I ran as fast as I could, I needed to escape, there was no other way out. This had happened before; she was
far away right now but soon she would be closer. I needed to fool her before she found out where I was
hiding, maybe I could keep running and she would leave me alone, tired by my pace. I had so much to do,
so many dreams to fulfill, I could not give in to her now, no, I would not allow her to take me away. I don’t
understand, I have been running fast enough, I still feel her crawling up to my neck. My mind is in
shambles, I don’t know what to do. I need rest, yes, I need rest.
Suddenly I realize that’s the key. Rest. Keeping calm, I need to stay quiet, I need to think clearly, she hates
this. My panic is her strength. She hates it when I’m calm and I don’t pay heed to her footsteps. Attention,
that is all she wants. I sit down under a table, crouching, both my legs folded. I am sweating right now; I
am still fine though. Its been worse than this. I remember days when I am sitting completely still but within
me there is a storm, a storm waging. I can feel my heart throbbing, my pulse rising, fingernails rustling
against each other.

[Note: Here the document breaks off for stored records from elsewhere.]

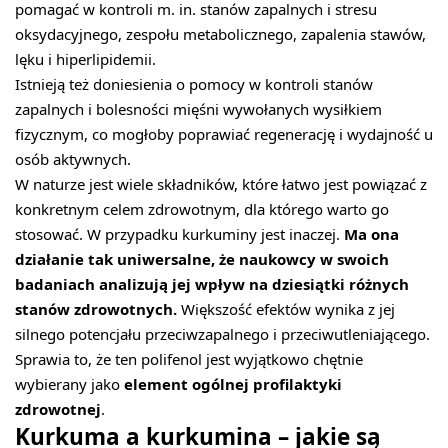
pomagać w kontroli m. in. stanów zapalnych i stresu
oksydacyjnego, zespołu metabolicznego, zapalenia stawów,
lęku i hiperlipidemii.
Istnieją też doniesienia o pomocy w kontroli stanów
zapalnych i bolesności mięśni wywołanych wysiłkiem
fizycznym, co mogłoby poprawiać regenerację i wydajność u
osób aktywnych.
W naturze jest wiele składników, które łatwo jest powiązać z
konkretnym celem zdrowotnym, dla którego warto go
stosować. W przypadku kurkuminy jest inaczej.
Ma ona
działanie tak uniwersalne, że naukowcy w swoich
badaniach analizują jej wpływ na dziesiątki różnych
stanów zdrowotnych.
Większość efektów wynika z jej
silnego potencjału przeciwzapalnego i przeciwutleniającego.
Sprawia to, że ten polifenol jest wyjątkowo chętnie
wybierany jako
element ogólnej profilaktyki
zdrowotnej
.
Kurkuma a kurkumina – jakie są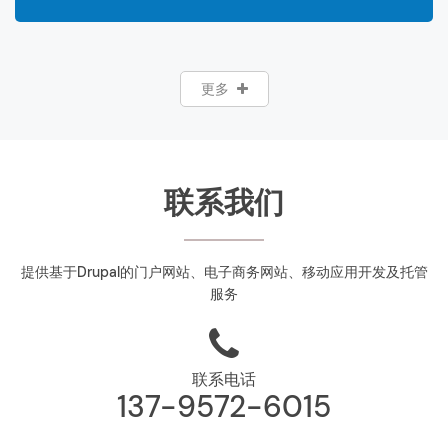
更多
联系我们
提供基于Drupal的门户网站、电子商务网站、移动应用开发及托管
服务
联系电话
137-9572-6015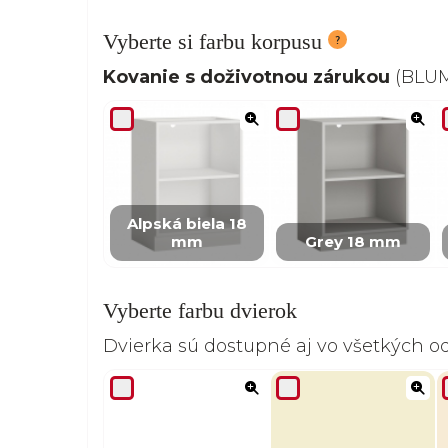
Vyberte si farbu korpusu
Kovanie s doživotnou zárukou
(BLUM,
Alpská biela 18
mm
Grey 18 mm
Vyberte farbu dvierok
Dvierka sú dostupné aj vo všetkých 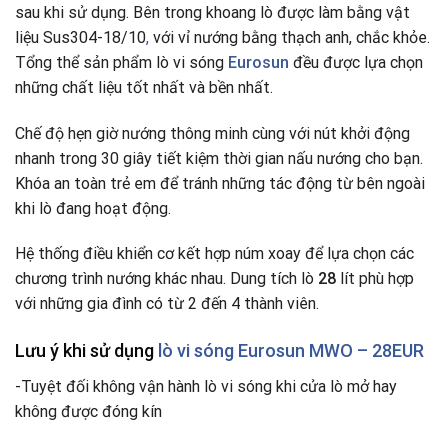
sau khi sử dụng. Bên trong khoang lò được làm bằng vật
liệu Sus304-18/10
,
với vỉ nướng bằng thạch anh, chắc khỏe.
Tổng thể sản phẩm lò vi sóng
Eurosun
đều được lựa chọn
những chất liệu tốt nhất và bền nhất.
Chế độ hẹn giờ nướng thông minh cùng với nút khởi động
nhanh trong 30 giây tiết kiệm thời gian nấu nướng cho bạn.
Khóa an toàn trẻ em để tránh những tác động từ bên ngoài
khi lò đang hoạt động.
Hệ thống điều khiển cơ kết hợp núm xoay để lựa chọn các
chương trình nướng khác nhau. Dung tích lò
28
lít phù hợp
với những gia đình có từ 2 đến 4 thành viên.
Lưu ý khi sử dụng
lò vi sóng Eurosun MWO – 28EUR
-Tuyệt đối không vận hành lò vi sóng khi cửa lò mở hay
không được đóng kín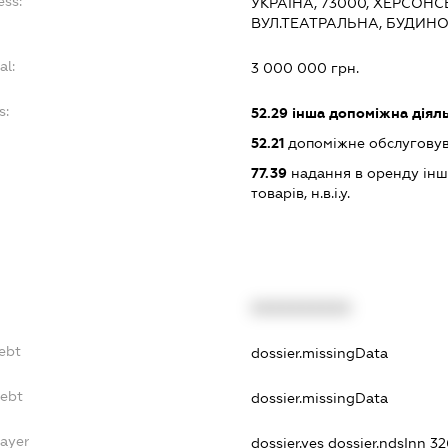
ess:
УКРАЇНА, 73000, ХЕРСОНС
ВУЛ.ТЕАТРАЛЬНА, БУДИНО
al:
3 000 000 грн.
s:
52.29
інша допоміжна діяль
52.21
допоміжне обслуговув
77.39
надання в оренду інш
товарів, н.в.і.у.
XXXXXXXXXX
ebt
dossier.missingData
Debt
dossier.missingData
Payer
dossier.yes
dossier.ndsInn 3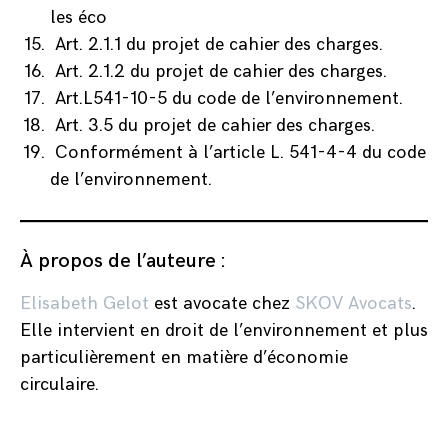
les éco
Art. 2.1.1 du projet de cahier des charges.
Art. 2.1.2 du projet de cahier des charges.
Art.L541-10-5 du code de l’environnement.
Art. 3.5 du projet de cahier des charges.
Conformément à l’article L. 541-4-4 du code
de l’environnement.
À propos de l’auteure :
Elisabeth Gelot
est avocate chez
SKOV Avocats
.
Elle intervient en droit de l’environnement et plus
particulièrement en matière d’économie
circulaire.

But outside, I am still, as placid as the water of an idyllic lake.
My thoughts rustle past me in a breezy pattern and I’m surprised at the ease with which I am able to
recollect everything. Wait, I don’t feel her around. No, no, I shouldn’t think about her. I know now, this is
the way out. I take a deep breath and notice the sunlight in the room which until now was invisible to me.
My room is glittering and I wonder what am I doing hidden under the darkness of the table. What am I
afraid of? Of she, who ran away as soon as I gained a little confidence in myself. One true smile on my face
makes her shiver and crawl away in a corner. I am smiling at my thoughts and unconsciously stumble out
of the table, facing her. I feel she is standing face to face with me. The only difference is, today, unlike most
days, she finds it difficult to look me in the eyes. My anxiety is not stronger than me. It withers and
crumbles as my laughter rises, falling down as a defeated shadow. Her thoughts and mine are the sameneither thought I have it within me, to face it. To stand upright and let her and the world and most
importantly let myself know, that this is not the end. That she can’t overpower me, she can’t control me,
I’m more than her, I’m more then what I think when she chains me in her arms and doesn’t let me go, I’m
more than what she reduces me to. I’m me and I’m more than enough. As my thoughts slide past weaving
a beautiful rhythm, the room shines brighter than ever and I bloom. There are no traces of her and deep in
my heart I know, when she returns, we will both be ready this time.